[Dataset entries]
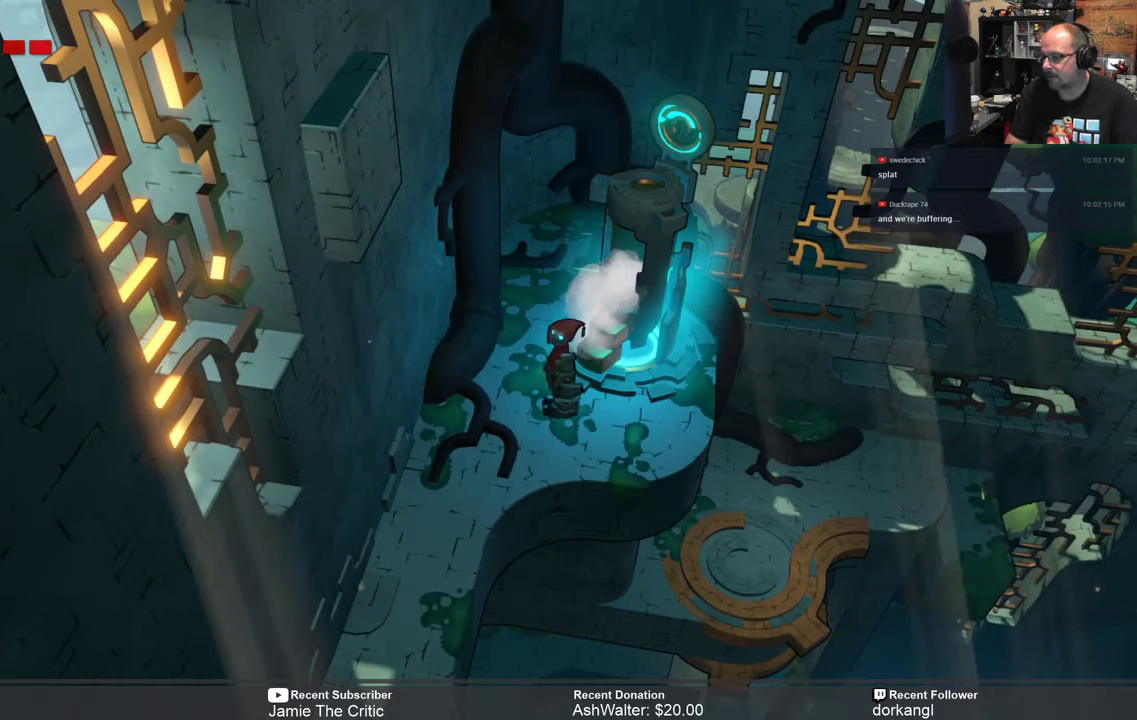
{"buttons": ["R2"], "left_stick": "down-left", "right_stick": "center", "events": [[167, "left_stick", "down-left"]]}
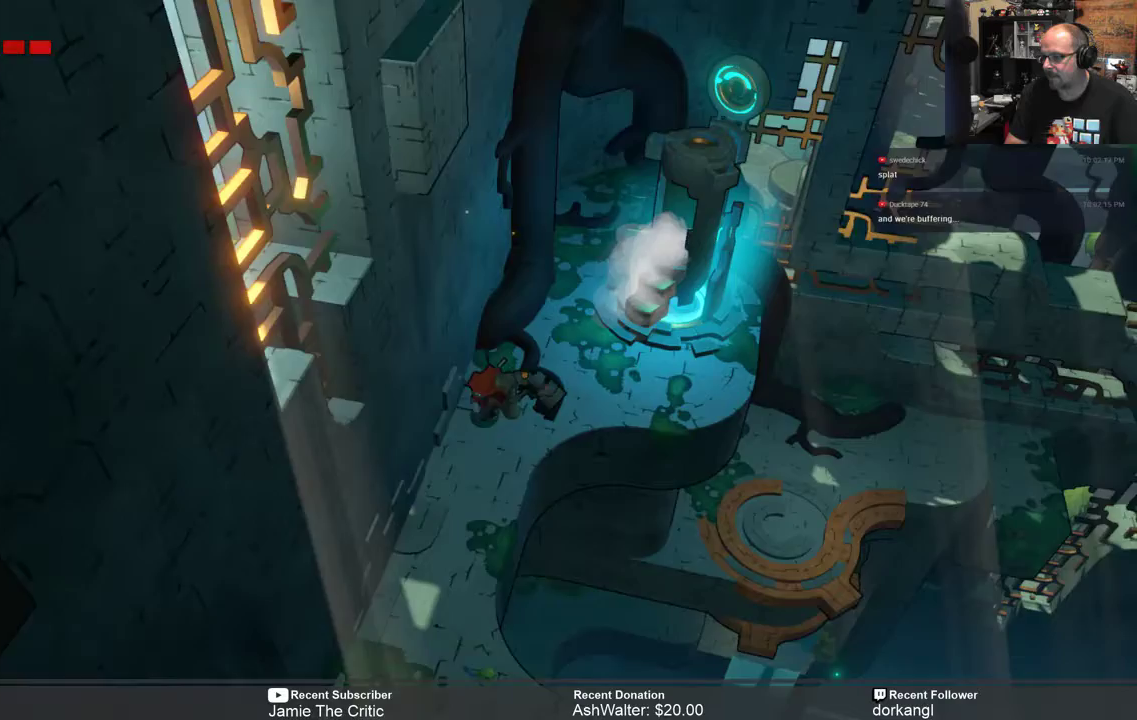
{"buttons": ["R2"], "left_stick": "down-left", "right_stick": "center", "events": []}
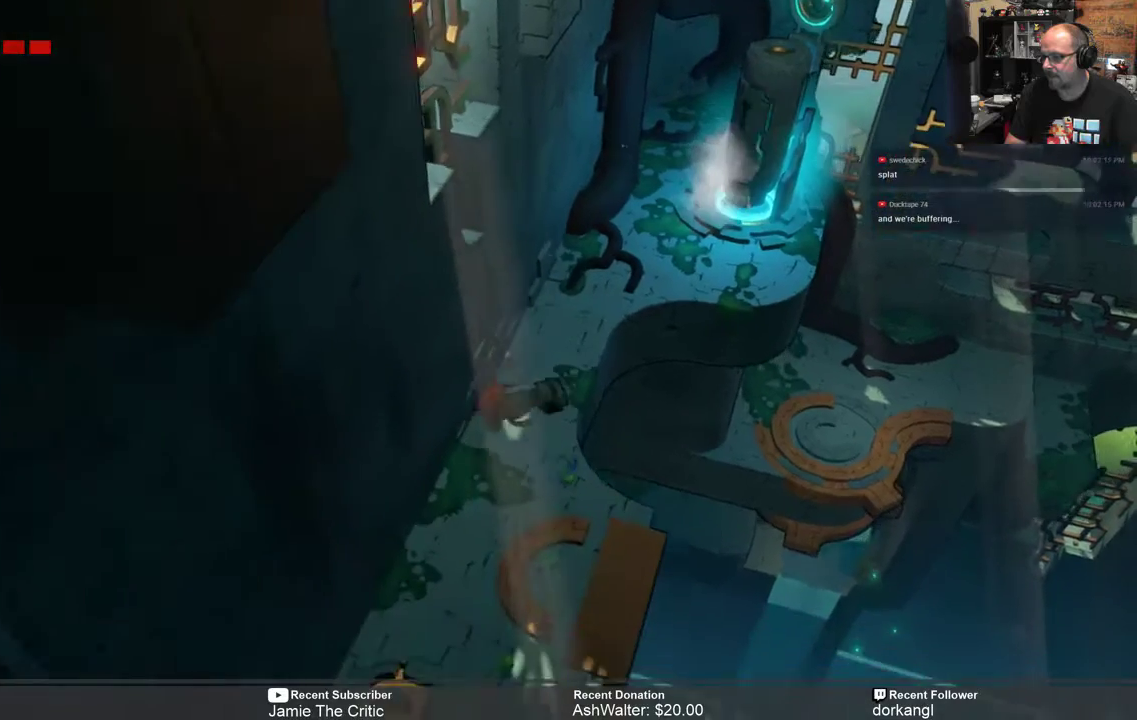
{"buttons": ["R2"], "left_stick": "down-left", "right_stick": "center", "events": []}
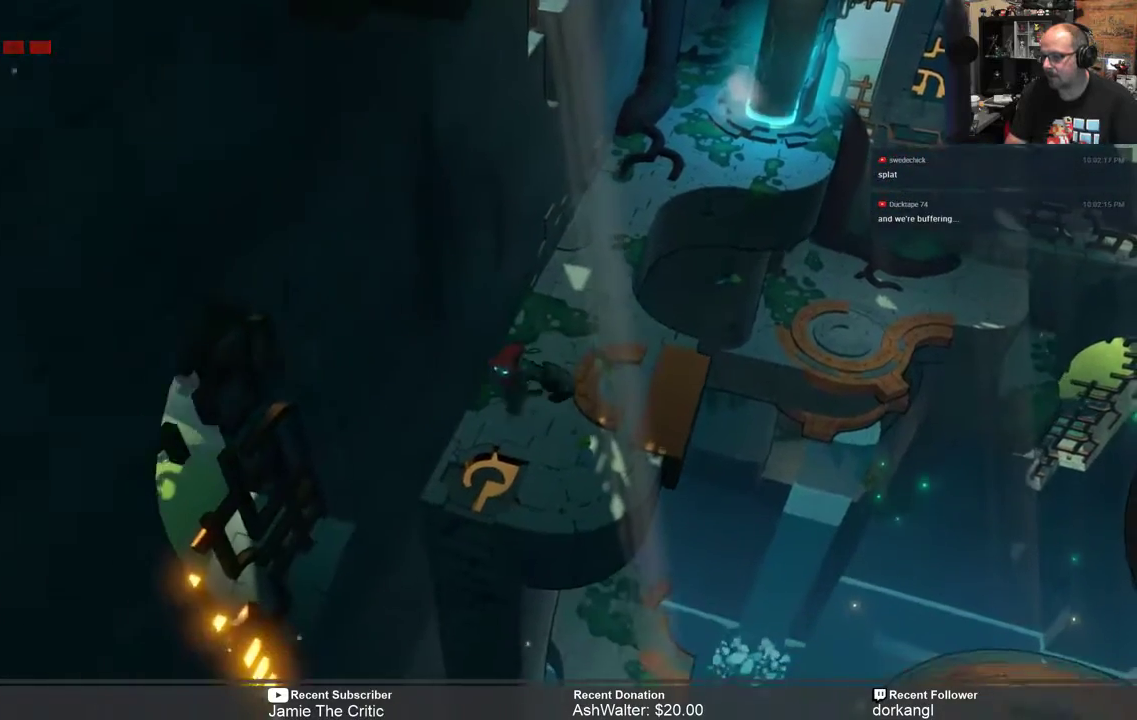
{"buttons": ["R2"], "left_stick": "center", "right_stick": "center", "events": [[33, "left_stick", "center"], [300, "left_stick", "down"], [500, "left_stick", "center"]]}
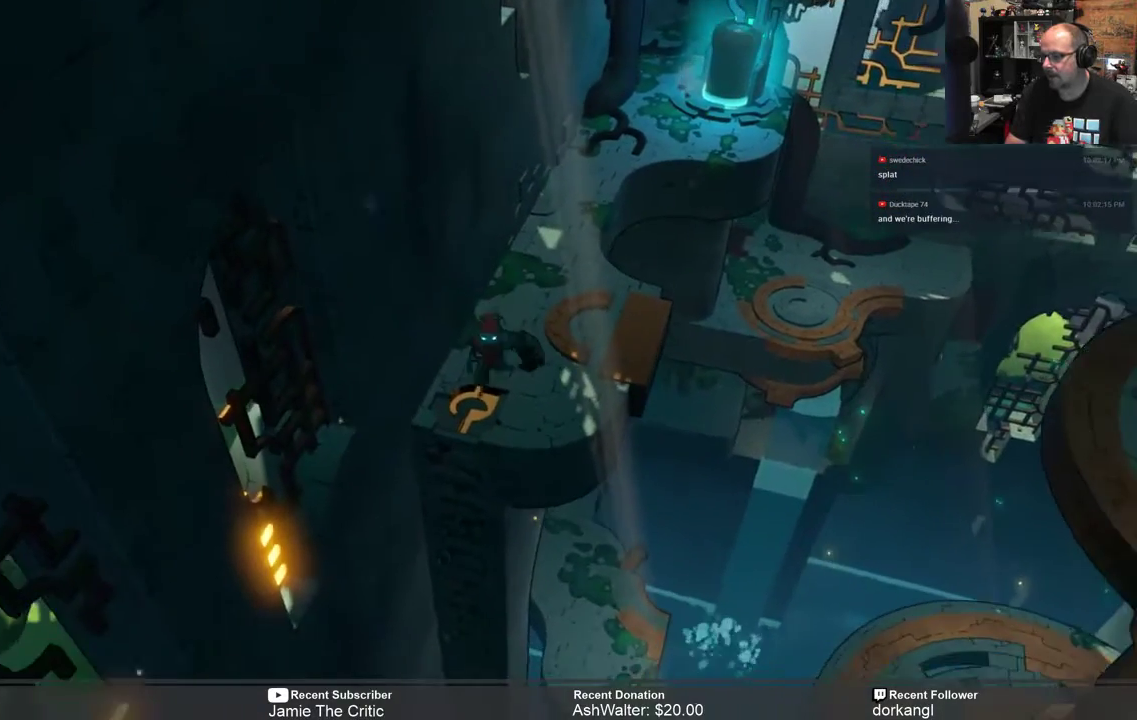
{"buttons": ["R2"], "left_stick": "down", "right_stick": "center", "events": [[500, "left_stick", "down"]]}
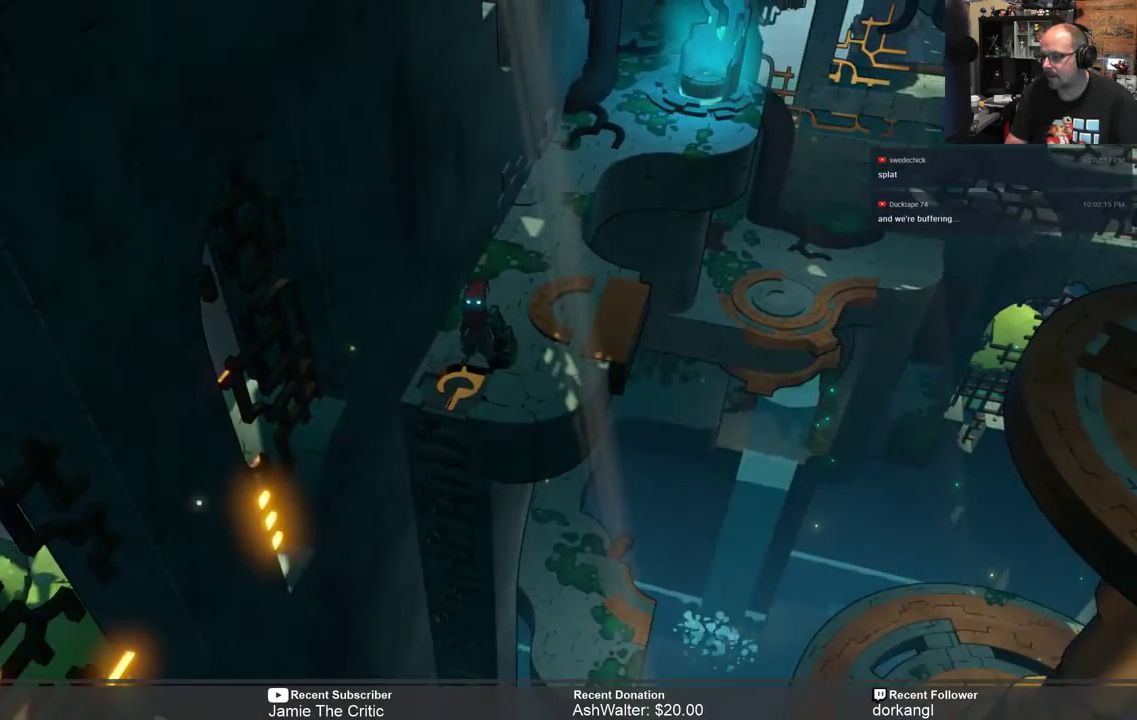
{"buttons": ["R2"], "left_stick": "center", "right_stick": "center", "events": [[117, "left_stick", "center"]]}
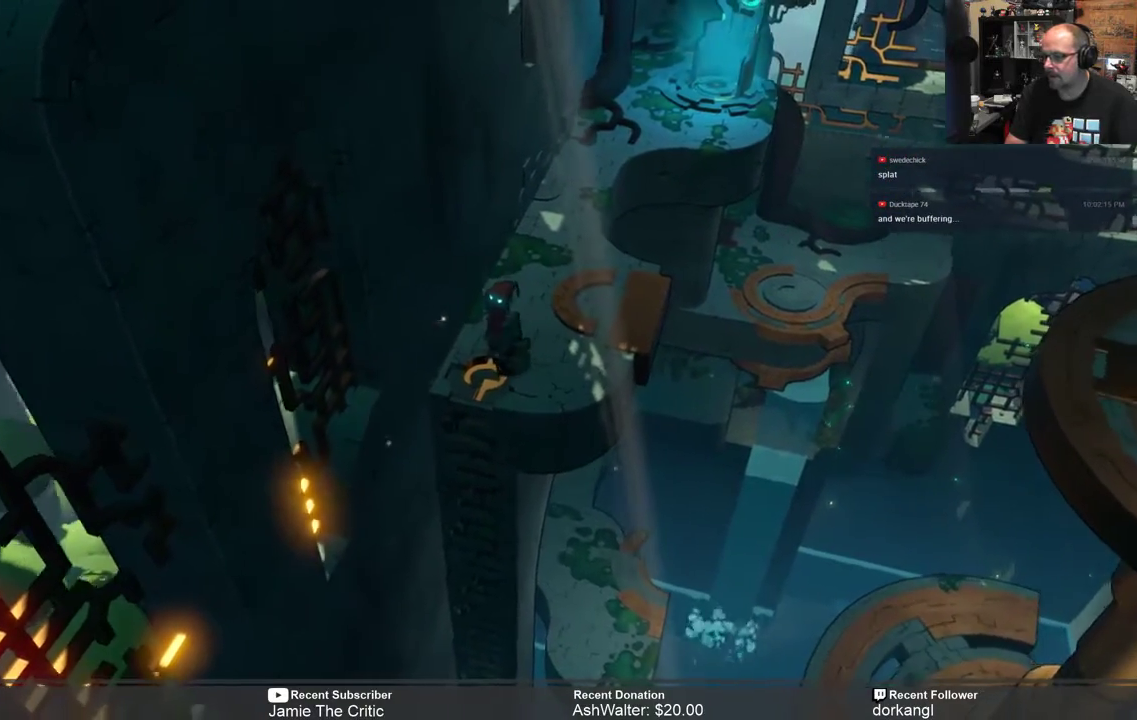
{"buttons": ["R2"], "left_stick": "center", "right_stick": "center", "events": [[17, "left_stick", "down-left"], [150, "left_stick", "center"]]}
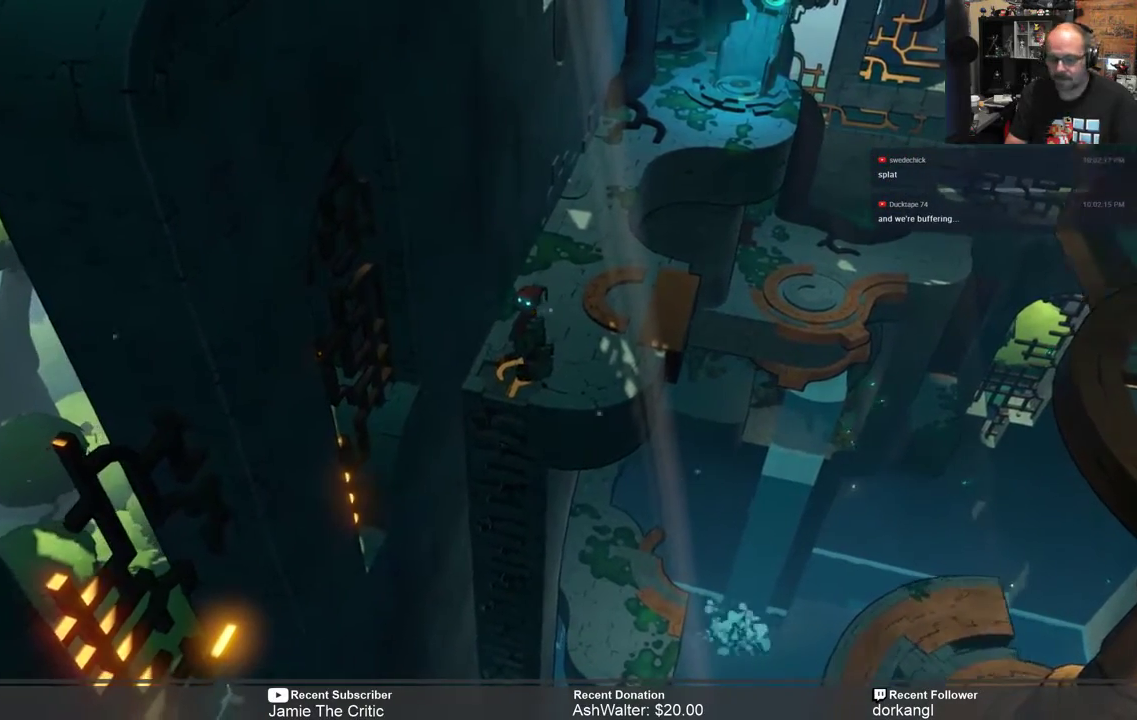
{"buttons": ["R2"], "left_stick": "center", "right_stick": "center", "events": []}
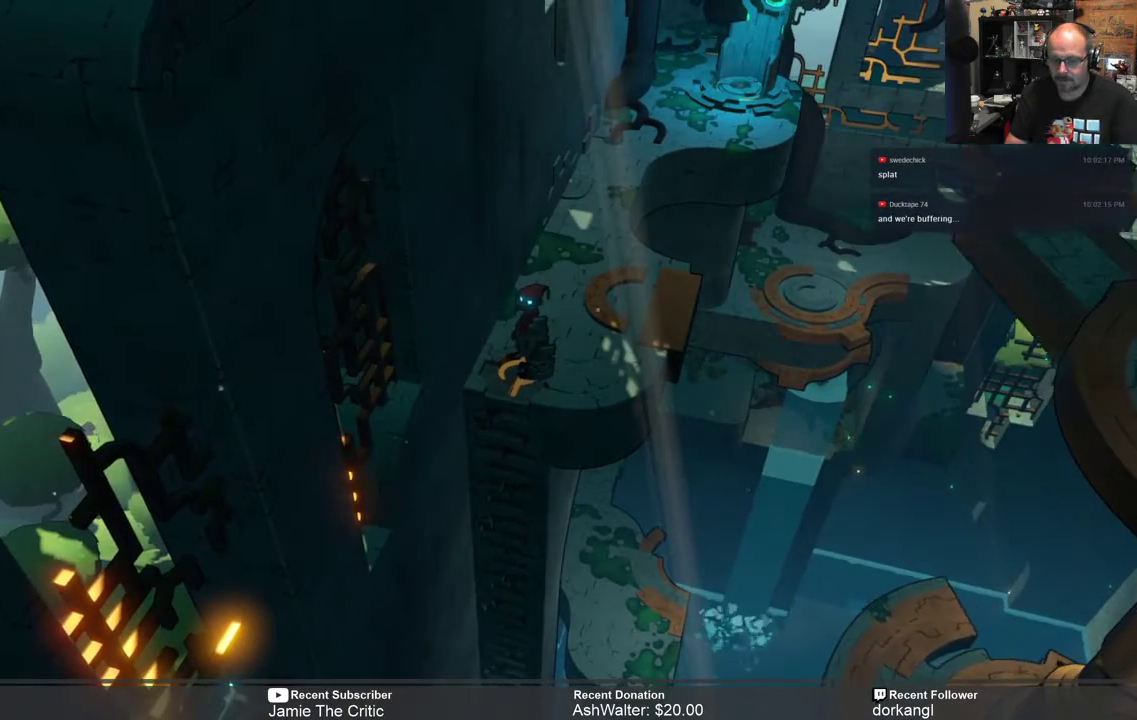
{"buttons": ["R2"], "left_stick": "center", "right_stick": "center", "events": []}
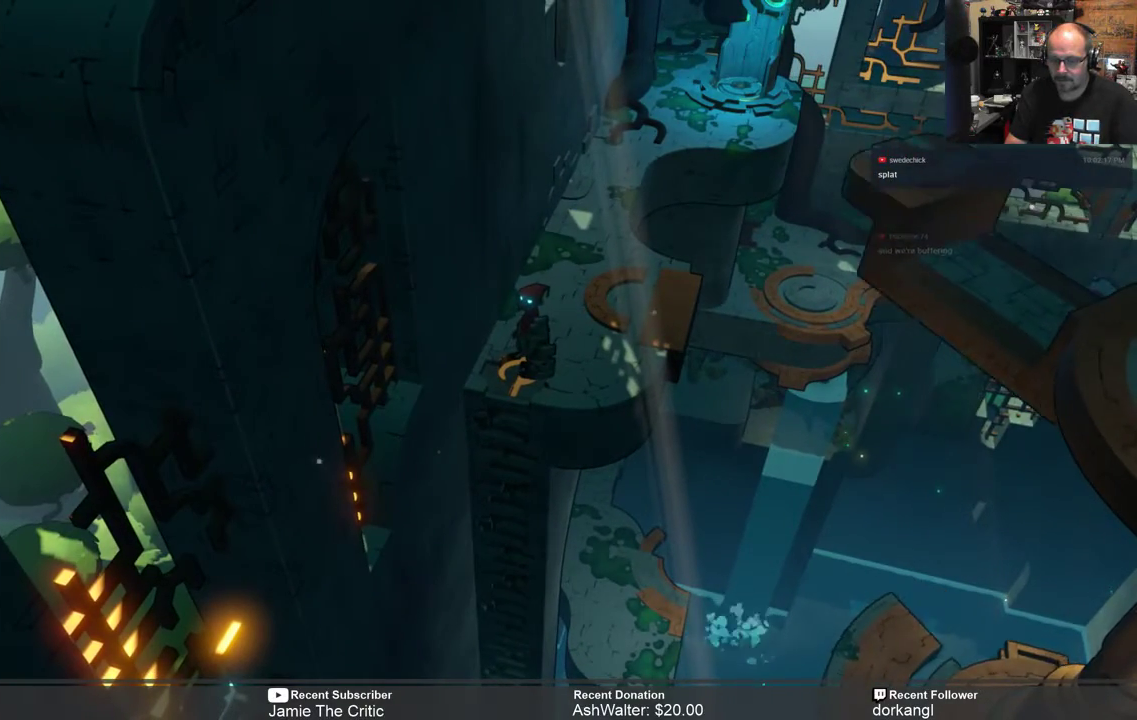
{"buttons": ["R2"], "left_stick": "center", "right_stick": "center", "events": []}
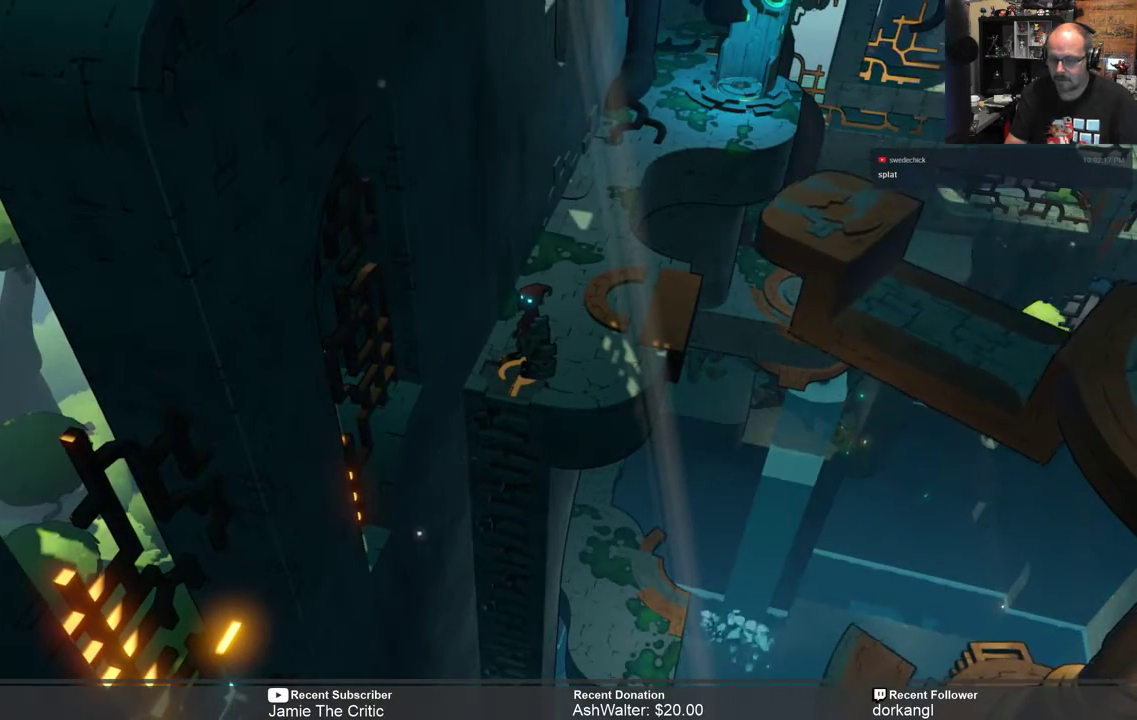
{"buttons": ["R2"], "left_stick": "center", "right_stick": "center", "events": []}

THE TASK = Repeat all of the data above word for word, minus the pictures.

FINISHED TASK =
{"buttons": ["R2"], "left_stick": "down-left", "right_stick": "center", "events": [[167, "left_stick", "down-left"]]}
{"buttons": ["R2"], "left_stick": "down-left", "right_stick": "center", "events": []}
{"buttons": ["R2"], "left_stick": "down-left", "right_stick": "center", "events": []}
{"buttons": ["R2"], "left_stick": "center", "right_stick": "center", "events": [[33, "left_stick", "center"], [300, "left_stick", "down"], [500, "left_stick", "center"]]}
{"buttons": ["R2"], "left_stick": "down", "right_stick": "center", "events": [[500, "left_stick", "down"]]}
{"buttons": ["R2"], "left_stick": "center", "right_stick": "center", "events": [[117, "left_stick", "center"]]}
{"buttons": ["R2"], "left_stick": "center", "right_stick": "center", "events": [[17, "left_stick", "down-left"], [150, "left_stick", "center"]]}
{"buttons": ["R2"], "left_stick": "center", "right_stick": "center", "events": []}
{"buttons": ["R2"], "left_stick": "center", "right_stick": "center", "events": []}
{"buttons": ["R2"], "left_stick": "center", "right_stick": "center", "events": []}
{"buttons": ["R2"], "left_stick": "center", "right_stick": "center", "events": []}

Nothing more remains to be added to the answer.